■ **Your assignment**: Rename every "Source code" to "Markup text" in the rows below, leaving all other text unchanged.

Start of Block

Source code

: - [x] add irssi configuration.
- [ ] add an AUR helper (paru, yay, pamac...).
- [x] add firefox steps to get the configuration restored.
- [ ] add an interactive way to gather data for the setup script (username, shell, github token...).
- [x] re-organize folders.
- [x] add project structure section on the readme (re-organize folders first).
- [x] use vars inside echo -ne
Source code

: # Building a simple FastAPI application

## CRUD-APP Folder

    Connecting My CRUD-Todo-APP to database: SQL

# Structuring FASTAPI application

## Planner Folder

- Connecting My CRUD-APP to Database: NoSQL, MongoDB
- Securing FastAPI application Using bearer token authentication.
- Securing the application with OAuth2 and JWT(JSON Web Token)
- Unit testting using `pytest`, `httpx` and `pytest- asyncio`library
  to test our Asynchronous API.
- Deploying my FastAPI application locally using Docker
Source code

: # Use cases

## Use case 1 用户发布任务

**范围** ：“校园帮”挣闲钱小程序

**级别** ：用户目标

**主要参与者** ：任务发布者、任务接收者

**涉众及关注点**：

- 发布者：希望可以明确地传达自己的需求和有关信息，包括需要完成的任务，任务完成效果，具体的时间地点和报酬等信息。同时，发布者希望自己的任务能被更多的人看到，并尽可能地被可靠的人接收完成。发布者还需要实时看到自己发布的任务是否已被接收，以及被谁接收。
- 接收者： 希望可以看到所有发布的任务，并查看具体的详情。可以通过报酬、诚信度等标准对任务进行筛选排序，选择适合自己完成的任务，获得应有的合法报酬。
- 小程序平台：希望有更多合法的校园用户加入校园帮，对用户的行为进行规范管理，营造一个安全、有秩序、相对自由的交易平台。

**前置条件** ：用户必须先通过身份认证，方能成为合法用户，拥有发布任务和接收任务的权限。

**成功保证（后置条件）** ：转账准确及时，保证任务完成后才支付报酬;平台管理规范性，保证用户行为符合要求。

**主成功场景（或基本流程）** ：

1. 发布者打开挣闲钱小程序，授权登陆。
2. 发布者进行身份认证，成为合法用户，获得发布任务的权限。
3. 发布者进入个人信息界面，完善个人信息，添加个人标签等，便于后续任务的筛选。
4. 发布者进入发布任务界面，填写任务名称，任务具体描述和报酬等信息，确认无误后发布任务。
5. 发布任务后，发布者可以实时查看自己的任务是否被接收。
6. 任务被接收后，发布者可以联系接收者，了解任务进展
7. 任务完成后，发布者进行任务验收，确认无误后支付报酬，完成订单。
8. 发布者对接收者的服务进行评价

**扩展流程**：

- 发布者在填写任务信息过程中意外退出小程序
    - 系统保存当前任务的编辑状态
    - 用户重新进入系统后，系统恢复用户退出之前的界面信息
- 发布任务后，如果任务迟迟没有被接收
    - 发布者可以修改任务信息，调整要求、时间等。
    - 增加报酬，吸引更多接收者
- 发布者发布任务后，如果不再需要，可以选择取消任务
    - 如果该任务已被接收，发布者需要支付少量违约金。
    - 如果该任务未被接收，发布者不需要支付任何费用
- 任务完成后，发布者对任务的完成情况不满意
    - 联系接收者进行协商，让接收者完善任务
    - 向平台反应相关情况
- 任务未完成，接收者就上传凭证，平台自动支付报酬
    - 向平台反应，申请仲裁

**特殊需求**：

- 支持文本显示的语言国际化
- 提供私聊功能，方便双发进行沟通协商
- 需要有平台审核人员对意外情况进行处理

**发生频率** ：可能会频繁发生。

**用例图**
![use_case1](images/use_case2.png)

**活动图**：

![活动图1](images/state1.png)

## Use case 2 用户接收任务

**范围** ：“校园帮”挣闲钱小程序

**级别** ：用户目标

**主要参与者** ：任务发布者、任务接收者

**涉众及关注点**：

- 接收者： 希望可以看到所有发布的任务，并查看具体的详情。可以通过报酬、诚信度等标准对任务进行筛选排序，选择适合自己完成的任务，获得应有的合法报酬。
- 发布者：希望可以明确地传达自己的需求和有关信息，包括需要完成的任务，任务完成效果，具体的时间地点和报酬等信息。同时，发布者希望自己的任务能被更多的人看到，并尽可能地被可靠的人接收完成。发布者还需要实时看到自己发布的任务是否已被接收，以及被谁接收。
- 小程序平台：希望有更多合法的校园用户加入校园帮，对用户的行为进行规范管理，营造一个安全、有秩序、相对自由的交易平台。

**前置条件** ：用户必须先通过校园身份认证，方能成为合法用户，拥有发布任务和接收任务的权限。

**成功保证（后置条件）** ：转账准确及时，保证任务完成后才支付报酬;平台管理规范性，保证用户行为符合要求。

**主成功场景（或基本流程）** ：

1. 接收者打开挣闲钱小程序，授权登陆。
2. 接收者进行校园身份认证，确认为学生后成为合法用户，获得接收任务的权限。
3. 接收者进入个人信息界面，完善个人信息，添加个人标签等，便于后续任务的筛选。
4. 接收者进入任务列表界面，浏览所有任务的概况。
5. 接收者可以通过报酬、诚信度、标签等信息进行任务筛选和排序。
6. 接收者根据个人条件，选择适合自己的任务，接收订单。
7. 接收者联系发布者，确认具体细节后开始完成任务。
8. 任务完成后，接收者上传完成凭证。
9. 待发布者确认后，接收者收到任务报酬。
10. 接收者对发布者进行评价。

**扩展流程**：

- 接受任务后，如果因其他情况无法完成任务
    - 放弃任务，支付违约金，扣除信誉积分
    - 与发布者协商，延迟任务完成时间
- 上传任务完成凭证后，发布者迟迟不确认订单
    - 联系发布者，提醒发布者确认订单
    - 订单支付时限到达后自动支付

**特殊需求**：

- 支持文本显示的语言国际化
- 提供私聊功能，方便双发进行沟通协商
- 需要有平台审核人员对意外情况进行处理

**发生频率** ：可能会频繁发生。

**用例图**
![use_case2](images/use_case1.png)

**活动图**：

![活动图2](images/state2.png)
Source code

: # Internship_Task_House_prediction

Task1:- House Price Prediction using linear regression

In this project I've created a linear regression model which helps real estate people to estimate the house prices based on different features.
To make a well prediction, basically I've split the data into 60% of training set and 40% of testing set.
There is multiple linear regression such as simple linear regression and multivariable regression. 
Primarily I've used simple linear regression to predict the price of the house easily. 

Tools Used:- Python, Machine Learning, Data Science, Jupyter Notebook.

End of Block

■ **Solution for this task**:
Markup text

: - [x] add irssi configuration.
- [ ] add an AUR helper (paru, yay, pamac...).
- [x] add firefox steps to get the configuration restored.
- [ ] add an interactive way to gather data for the setup script (username, shell, github token...).
- [x] re-organize folders.
- [x] add project structure section on the readme (re-organize folders first).
- [x] use vars inside echo -ne
Markup text

: # Building a simple FastAPI application

## CRUD-APP Folder

    Connecting My CRUD-Todo-APP to database: SQL

# Structuring FASTAPI application

## Planner Folder

- Connecting My CRUD-APP to Database: NoSQL, MongoDB
- Securing FastAPI application Using bearer token authentication.
- Securing the application with OAuth2 and JWT(JSON Web Token)
- Unit testting using `pytest`, `httpx` and `pytest- asyncio`library
  to test our Asynchronous API.
- Deploying my FastAPI application locally using Docker
Markup text

: # Use cases

## Use case 1 用户发布任务

**范围** ：“校园帮”挣闲钱小程序

**级别** ：用户目标

**主要参与者** ：任务发布者、任务接收者

**涉众及关注点**：

- 发布者：希望可以明确地传达自己的需求和有关信息，包括需要完成的任务，任务完成效果，具体的时间地点和报酬等信息。同时，发布者希望自己的任务能被更多的人看到，并尽可能地被可靠的人接收完成。发布者还需要实时看到自己发布的任务是否已被接收，以及被谁接收。
- 接收者： 希望可以看到所有发布的任务，并查看具体的详情。可以通过报酬、诚信度等标准对任务进行筛选排序，选择适合自己完成的任务，获得应有的合法报酬。
- 小程序平台：希望有更多合法的校园用户加入校园帮，对用户的行为进行规范管理，营造一个安全、有秩序、相对自由的交易平台。

**前置条件** ：用户必须先通过身份认证，方能成为合法用户，拥有发布任务和接收任务的权限。

**成功保证（后置条件）** ：转账准确及时，保证任务完成后才支付报酬;平台管理规范性，保证用户行为符合要求。

**主成功场景（或基本流程）** ：

1. 发布者打开挣闲钱小程序，授权登陆。
2. 发布者进行身份认证，成为合法用户，获得发布任务的权限。
3. 发布者进入个人信息界面，完善个人信息，添加个人标签等，便于后续任务的筛选。
4. 发布者进入发布任务界面，填写任务名称，任务具体描述和报酬等信息，确认无误后发布任务。
5. 发布任务后，发布者可以实时查看自己的任务是否被接收。
6. 任务被接收后，发布者可以联系接收者，了解任务进展
7. 任务完成后，发布者进行任务验收，确认无误后支付报酬，完成订单。
8. 发布者对接收者的服务进行评价

**扩展流程**：

- 发布者在填写任务信息过程中意外退出小程序
    - 系统保存当前任务的编辑状态
    - 用户重新进入系统后，系统恢复用户退出之前的界面信息
- 发布任务后，如果任务迟迟没有被接收
    - 发布者可以修改任务信息，调整要求、时间等。
    - 增加报酬，吸引更多接收者
- 发布者发布任务后，如果不再需要，可以选择取消任务
    - 如果该任务已被接收，发布者需要支付少量违约金。
    - 如果该任务未被接收，发布者不需要支付任何费用
- 任务完成后，发布者对任务的完成情况不满意
    - 联系接收者进行协商，让接收者完善任务
    - 向平台反应相关情况
- 任务未完成，接收者就上传凭证，平台自动支付报酬
    - 向平台反应，申请仲裁

**特殊需求**：

- 支持文本显示的语言国际化
- 提供私聊功能，方便双发进行沟通协商
- 需要有平台审核人员对意外情况进行处理

**发生频率** ：可能会频繁发生。

**用例图**
![use_case1](images/use_case2.png)

**活动图**：

![活动图1](images/state1.png)

## Use case 2 用户接收任务

**范围** ：“校园帮”挣闲钱小程序

**级别** ：用户目标

**主要参与者** ：任务发布者、任务接收者

**涉众及关注点**：

- 接收者： 希望可以看到所有发布的任务，并查看具体的详情。可以通过报酬、诚信度等标准对任务进行筛选排序，选择适合自己完成的任务，获得应有的合法报酬。
- 发布者：希望可以明确地传达自己的需求和有关信息，包括需要完成的任务，任务完成效果，具体的时间地点和报酬等信息。同时，发布者希望自己的任务能被更多的人看到，并尽可能地被可靠的人接收完成。发布者还需要实时看到自己发布的任务是否已被接收，以及被谁接收。
- 小程序平台：希望有更多合法的校园用户加入校园帮，对用户的行为进行规范管理，营造一个安全、有秩序、相对自由的交易平台。

**前置条件** ：用户必须先通过校园身份认证，方能成为合法用户，拥有发布任务和接收任务的权限。

**成功保证（后置条件）** ：转账准确及时，保证任务完成后才支付报酬;平台管理规范性，保证用户行为符合要求。

**主成功场景（或基本流程）** ：

1. 接收者打开挣闲钱小程序，授权登陆。
2. 接收者进行校园身份认证，确认为学生后成为合法用户，获得接收任务的权限。
3. 接收者进入个人信息界面，完善个人信息，添加个人标签等，便于后续任务的筛选。
4. 接收者进入任务列表界面，浏览所有任务的概况。
5. 接收者可以通过报酬、诚信度、标签等信息进行任务筛选和排序。
6. 接收者根据个人条件，选择适合自己的任务，接收订单。
7. 接收者联系发布者，确认具体细节后开始完成任务。
8. 任务完成后，接收者上传完成凭证。
9. 待发布者确认后，接收者收到任务报酬。
10. 接收者对发布者进行评价。

**扩展流程**：

- 接受任务后，如果因其他情况无法完成任务
    - 放弃任务，支付违约金，扣除信誉积分
    - 与发布者协商，延迟任务完成时间
- 上传任务完成凭证后，发布者迟迟不确认订单
    - 联系发布者，提醒发布者确认订单
    - 订单支付时限到达后自动支付

**特殊需求**：

- 支持文本显示的语言国际化
- 提供私聊功能，方便双发进行沟通协商
- 需要有平台审核人员对意外情况进行处理

**发生频率** ：可能会频繁发生。

**用例图**
![use_case2](images/use_case1.png)

**活动图**：

![活动图2](images/state2.png)
Markup text

: # Internship_Task_House_prediction

Task1:- House Price Prediction using linear regression

In this project I've created a linear regression model which helps real estate people to estimate the house prices based on different features.
To make a well prediction, basically I've split the data into 60% of training set and 40% of testing set.
There is multiple linear regression such as simple linear regression and multivariable regression. 
Primarily I've used simple linear regression to predict the price of the house easily. 

Tools Used:- Python, Machine Learning, Data Science, Jupyter Notebook.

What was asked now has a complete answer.